Data Portability. As of May 2018, the EU activated General Data Protection Regulation (GDPR), with the goal to increase user data transparency and privacy. One major pillar of GDPR is giving user access to the data that services have collected. Consequently, GDPR contains a clause prompting the development of infrastructure that allows moving data from one service to another. This clause aims to solve two problems (1) giving users access to their data (via export) (2) leveling the playing field for all services, by making it easier for users to move to smaller services. In an era where services thrive on user data, this is extremely incentivizing for smaller services (theoretically atleast).
Services. Due to the absence of a platform for direct data transfer between services, the authors analyze second hand data transfer characteristics (Exporting from one service and Importing on another). They achieve this by analyzing 182 (including 100 top Alexa services) services manually. Their dataset creation is manual but extremely extensive, as they keep record of all interactions, time windows, formats, correspondence etc. while importing and exporting data.
Dataset. To produce real world data, the authors created accounts and performed interactions with each service manually. It is interesting to note that there are 4 categories of data that the services acquire from users; received (which is given directly e.g email, clicks), observed (data collected by sensors), inferred, predicted. The scope of the following analysis is limited to received data.
Questions. Using regression models the authors were able to answer the following question:
* Are services with higher rank more compliant? * Do services with higher rank provide less data to users? * Do higher rank services use extensive authentication for data porting? * Do higher rank services provide faster data transfer? * Do lower rank services provide more and better import opportunities?
Compliance. Any service that processes data export request in legally-allowed time (30 days), provides data in machine readable format (JSON, HTML, XML), provides all of the received data of the user, is considered compliant. Only 74% of the 182 services facilitated data export at some level, and popularity / Alexa rank, was not a significant variable in predicting overall compliance.
Scope of Data. Furthermore, as per intuition, we should see higher rank services exporting less data as compared to lower ranked. This insight is based on the hunch that popular services value possession of unique data. To everyones’ surprise, rank was significantly related to providing more data while exporting. In some cases, higher ranked services would even provide observed data.
Authentication. Analyzing data scope remains incomplete without checking characteristics of authentication during data export. Large amounts of data in malicious hands can cause serious issues. The data shows services with higher rank require significantly more authentication than lower ranked services. This is a positive result as we showed higher ranked services provided more data while exporting.

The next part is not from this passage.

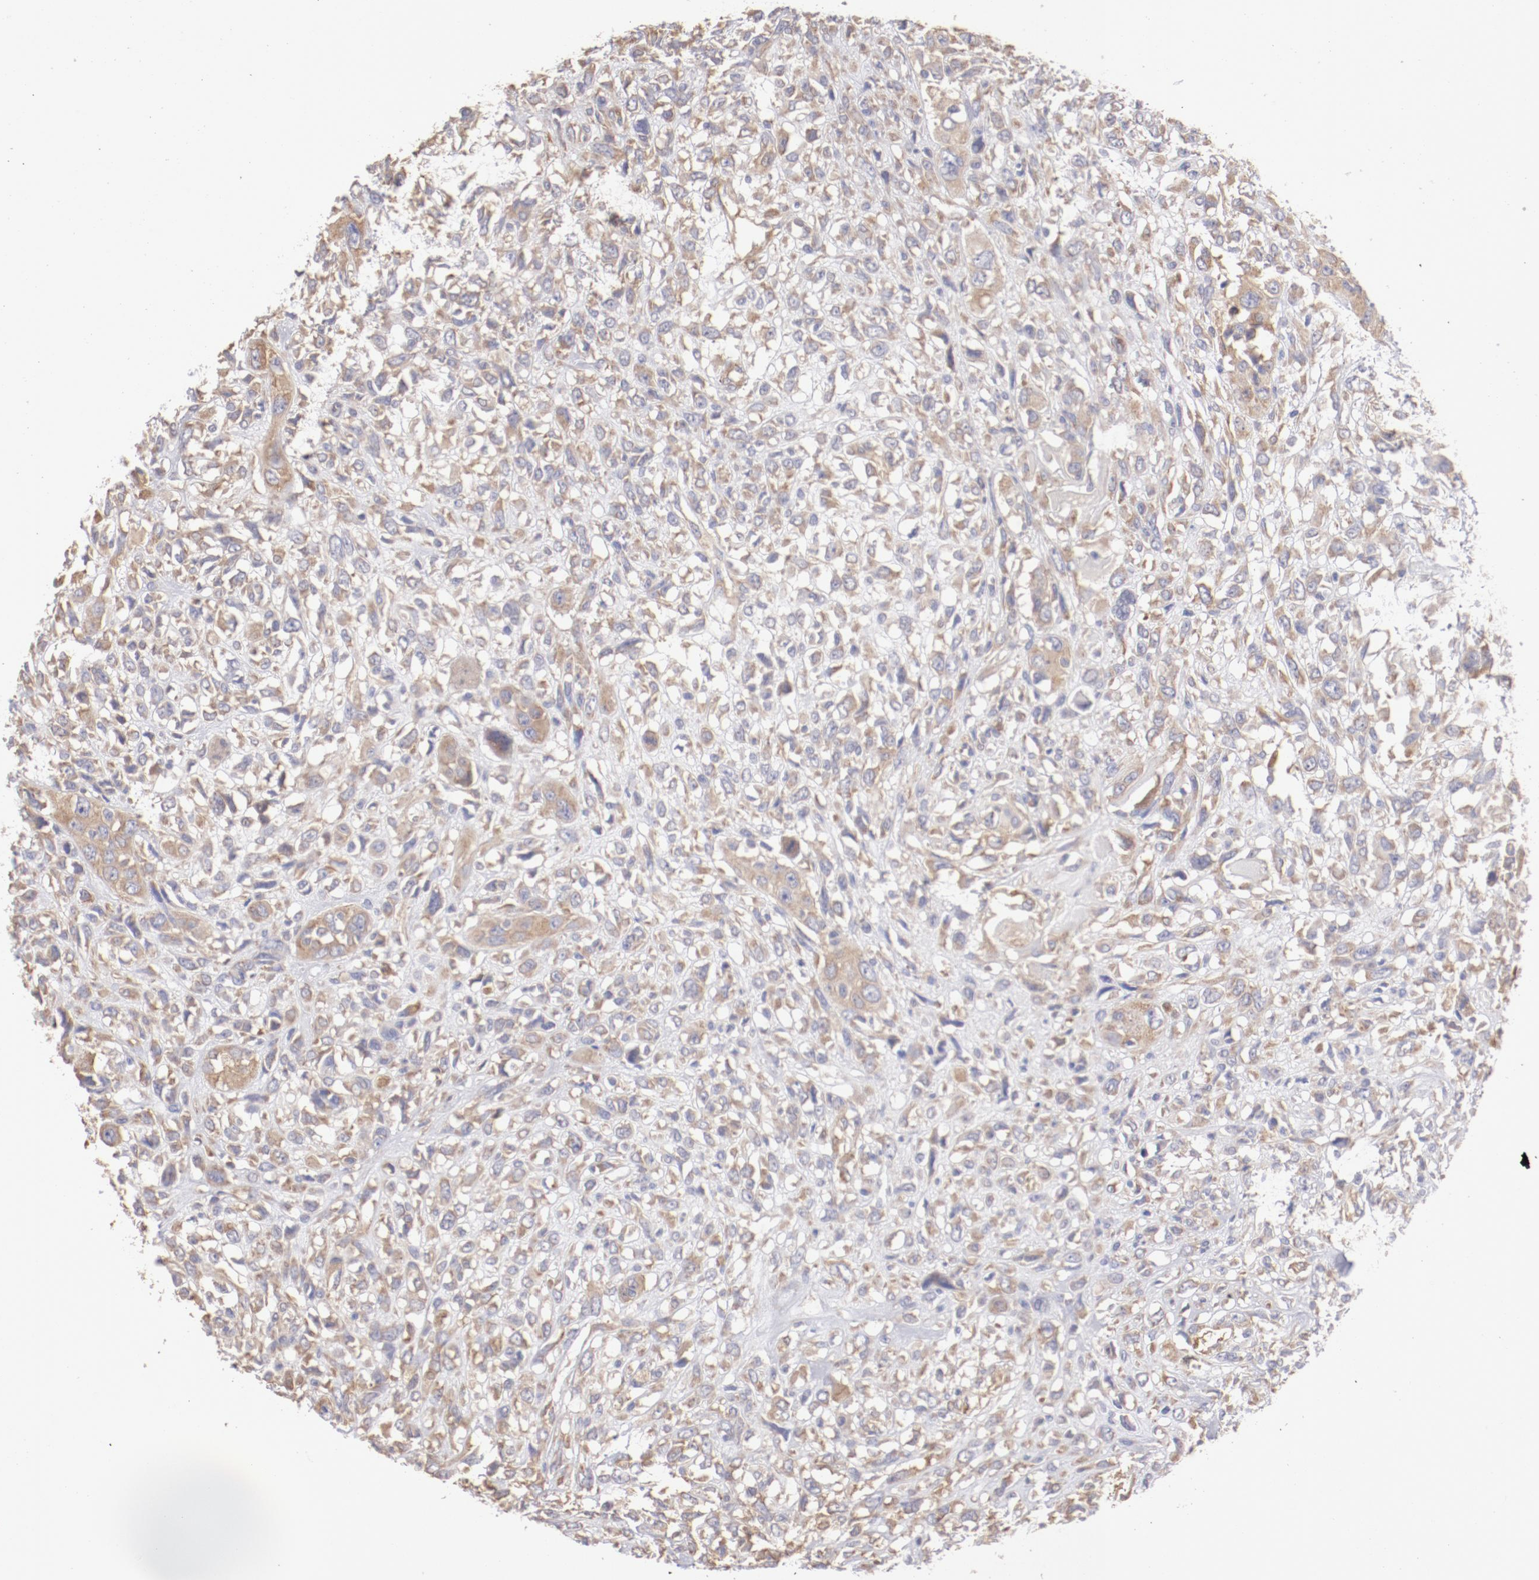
{"staining": {"intensity": "moderate", "quantity": "25%-75%", "location": "cytoplasmic/membranous"}, "tissue": "head and neck cancer", "cell_type": "Tumor cells", "image_type": "cancer", "snomed": [{"axis": "morphology", "description": "Neoplasm, malignant, NOS"}, {"axis": "topography", "description": "Salivary gland"}, {"axis": "topography", "description": "Head-Neck"}], "caption": "Immunohistochemistry (IHC) photomicrograph of head and neck cancer stained for a protein (brown), which exhibits medium levels of moderate cytoplasmic/membranous staining in approximately 25%-75% of tumor cells.", "gene": "ENTPD5", "patient": {"sex": "male", "age": 43}}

Transfer Speed and Import Opportunities Finally, the authors analyzed how quickly a service processed data transfer and if they had import opportunities. They expected to see higher ranked services to show slower processing times and lower ranked services to provide more import opportunities. They were able to show higher rank did not affect faster processing times. However, adding to more unexpected results, they saw no relation of lower rank with more import opportunities.
Discussion. This paper highlights several interesting results and offers possible explanations w.r.t compliance with data portability. They argue that absence of a direct transfer platform is one major reason that higher rank services are being more compliant. As doing so will build more trust with audience. At the same time lack of direct transfer reduces the probability of users actually transferring their data (convenience). Making compliance a win-win for higher ranked services. Furthermore, they argue that lack of awareness is behind lower rank services not utilizing this golden opportunity.